The professor admits that the faculty has a terrible time picking only five to six people out of 175 because they have wonderful applicants coming in that they just can't admit. There is also the interview part, which you will get invited to if you seem like a good prospect to the school. "We only interview 12 people, and you get to sit and talk to us … about music, and [we] get to know you," Martin tells me.

Although you have other requirements in the application process such as GRE, the professor says it is almost a formality. "The most important thing by far is whether we think that the music is exciting, lively, and interesting," he mentions. "There is nothing you can study, there is no book you can read, you just write the very best and most imaginative music you can, get it performed beautifully, and take your chance."
Photo of Martin Bresnick, Aaron Kernis, and David Lang at the Yale summer program at Norfolk, Connecticut
Yale being the only Ivy League school that has a conservatory in the middle of it isn't the only reason why it makes the institution unique — as a composer, you are given the chance to perform your music at six concerts per year, where the school gives you the performers that you need in order to play and represent your music. "Your activities as a composer are the most significant activities that you do," Martin states.

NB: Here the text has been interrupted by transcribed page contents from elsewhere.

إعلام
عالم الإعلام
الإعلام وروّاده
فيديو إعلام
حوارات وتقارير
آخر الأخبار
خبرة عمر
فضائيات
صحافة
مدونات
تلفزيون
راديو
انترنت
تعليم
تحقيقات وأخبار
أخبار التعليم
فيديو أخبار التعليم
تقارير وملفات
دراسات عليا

While preparing students for the future, the institution also connects them with the past. "We don't give up on any end of that criteria," Bresnick shares. Expecting young musicians to be competent in the musical traditions that were inherited from the past, the faculty also provide a chance to experiment and do electronic music, computer music, and sound installations. Since Yale has robust theater, art, computer science, architecture, and other programs, students can collaborate and have many possibilities open to them to explore.

"Our students all pursue different directions, so there isn't one thing that we … expect our students to know in particular," Martin notes. For instance, Andrew Norman, a composer for the Los Angeles philharmonic, writes large symphonic works at the school, whereas Trevor Gureckis works in film and does orchestrations for Hollywood's film scores. The students also get to choose the studio and the faculty members they want to work with, which, in the professor's words, the opportunity to study with a variety of people whose approaches are so different is a huge part of the school's success.

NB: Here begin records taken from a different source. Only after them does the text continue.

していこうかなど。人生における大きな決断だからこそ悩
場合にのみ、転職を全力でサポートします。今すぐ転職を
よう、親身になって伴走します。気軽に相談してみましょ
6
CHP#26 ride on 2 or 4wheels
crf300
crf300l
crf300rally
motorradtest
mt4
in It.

Although there are only five to six new students coming into the school, the community is very diverse, coming from different parts of the world. "We have a student from Auckland, New Zealand, and a student from Oberlin College in America who is actually Korean American," Bresnick elaborates, talking about how YSM has musicians from Mexico, Australia, the US, and will also be admitting a student from Germany this year.

Towards the end of our interview, Martin gives simple, yet very crucial advice: keep up your imagination, listen to good music, write good music, have it well-performed, and get good recordings of the work that you do.